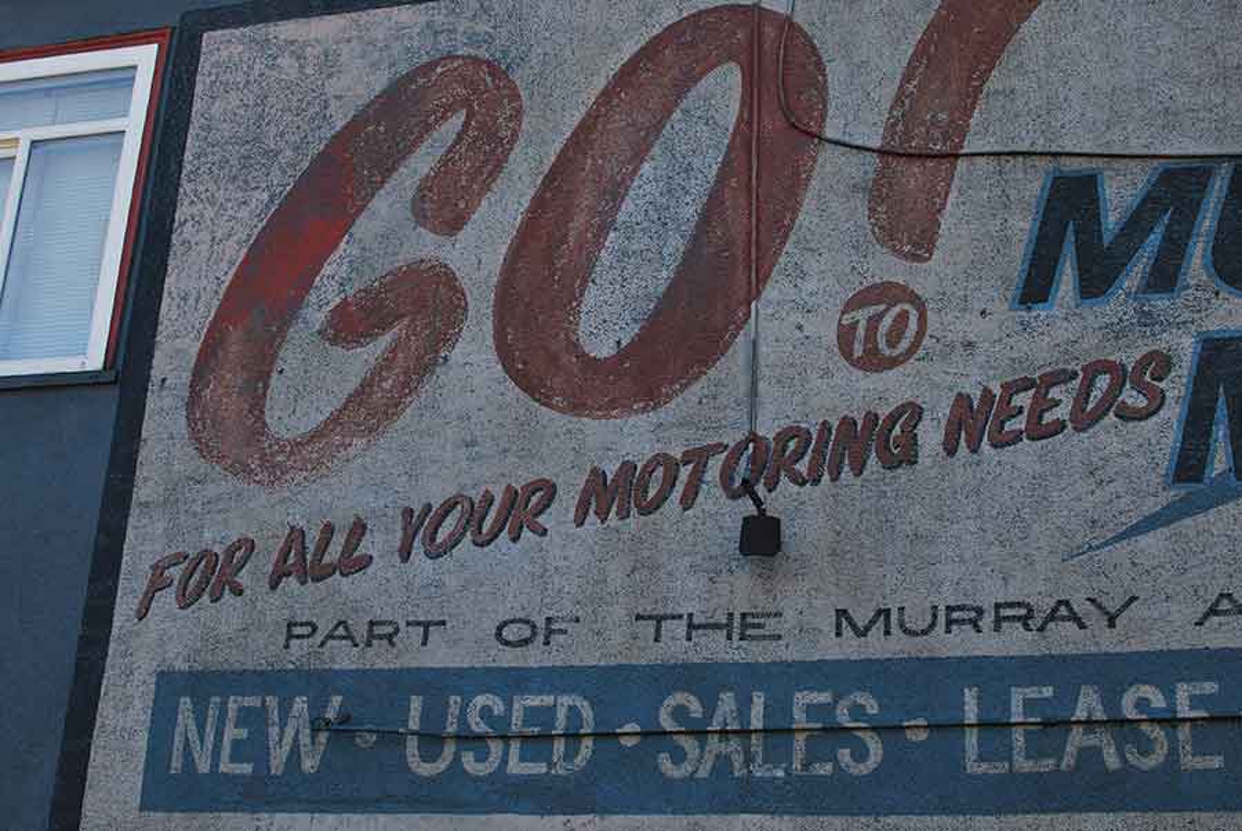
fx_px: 1813
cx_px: 621
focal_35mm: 52
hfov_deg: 37.8
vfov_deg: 25.8
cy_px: 416
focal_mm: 35
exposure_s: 1/125
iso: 100
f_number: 5.6
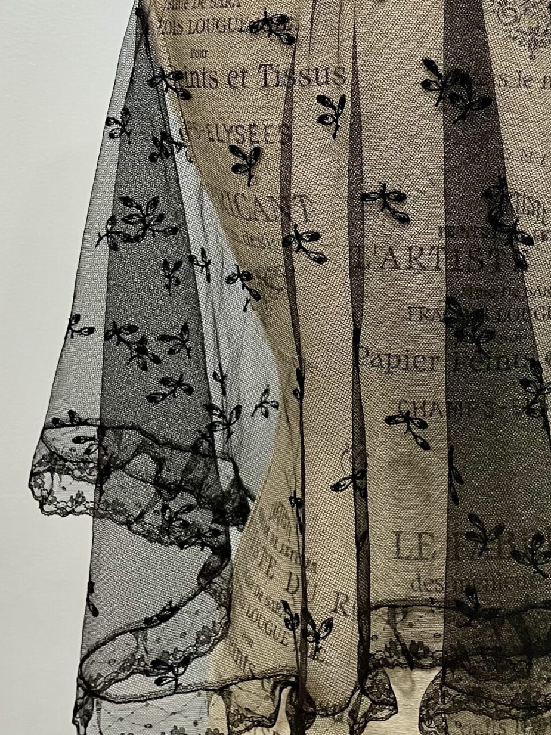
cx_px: 437
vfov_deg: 34.6
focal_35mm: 54
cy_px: 157
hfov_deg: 26.5
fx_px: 1147
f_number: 1.6
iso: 125
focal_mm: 5.1
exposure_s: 1/72
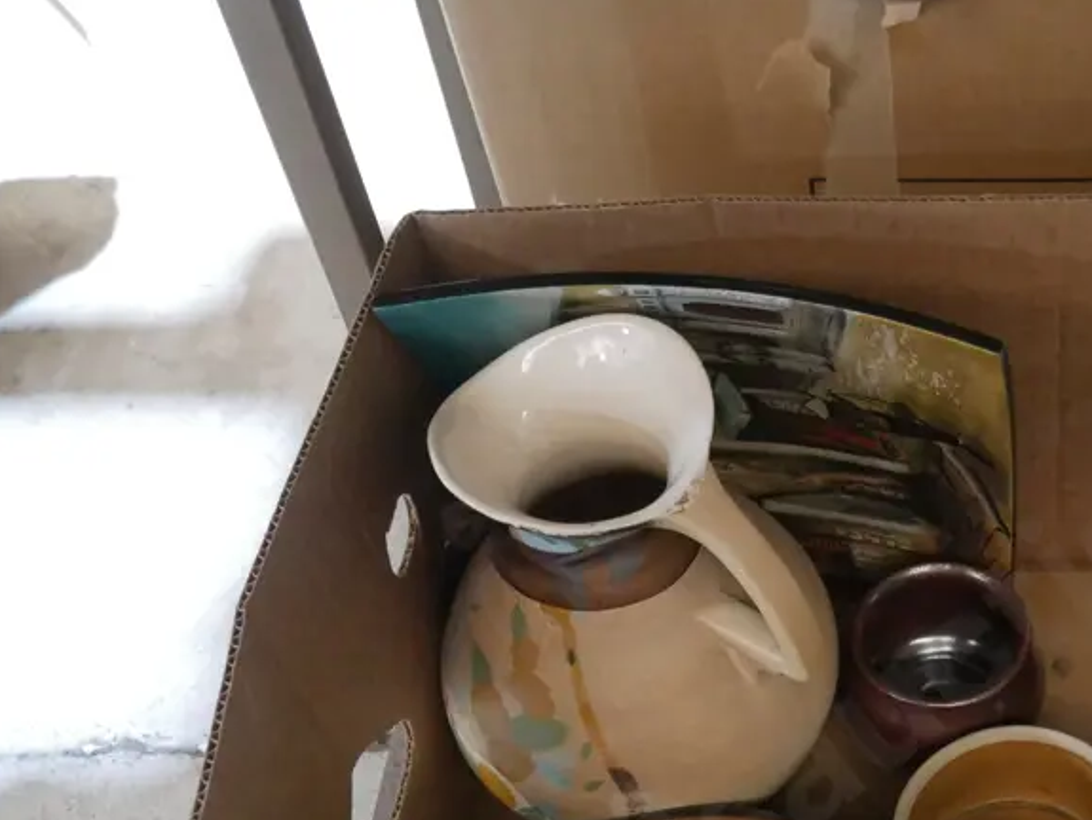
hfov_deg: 32.7
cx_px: 902
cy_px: 707
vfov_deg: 25.1
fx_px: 1799
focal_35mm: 57
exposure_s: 1/60
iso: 3200
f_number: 3.6
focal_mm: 16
*****
* _What is needed_:
Output each record above exactly; omit the images.

* _Expected output_:
fx_px: 1813
cx_px: 621
focal_35mm: 52
hfov_deg: 37.8
vfov_deg: 25.8
cy_px: 416
focal_mm: 35
exposure_s: 1/125
iso: 100
f_number: 5.6
cx_px: 437
vfov_deg: 34.6
focal_35mm: 54
cy_px: 157
hfov_deg: 26.5
fx_px: 1147
f_number: 1.6
iso: 125
focal_mm: 5.1
exposure_s: 1/72
hfov_deg: 32.7
cx_px: 902
cy_px: 707
vfov_deg: 25.1
fx_px: 1799
focal_35mm: 57
exposure_s: 1/60
iso: 3200
f_number: 3.6
focal_mm: 16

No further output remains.